== RECORDS SHOWN ==
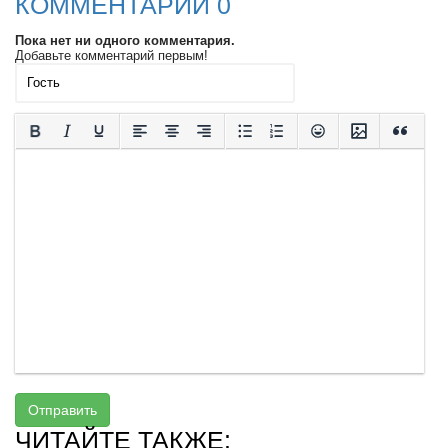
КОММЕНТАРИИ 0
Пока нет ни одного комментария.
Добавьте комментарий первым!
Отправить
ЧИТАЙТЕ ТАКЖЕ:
===
- EXERCISE: Each line above is to be duplicated exactly, and the pictures are to be omitted.

- SOLUTION:
КОММЕНТАРИИ 0
Пока нет ни одного комментария.
Добавьте комментарий первым!
Отправить
ЧИТАЙТЕ ТАКЖЕ:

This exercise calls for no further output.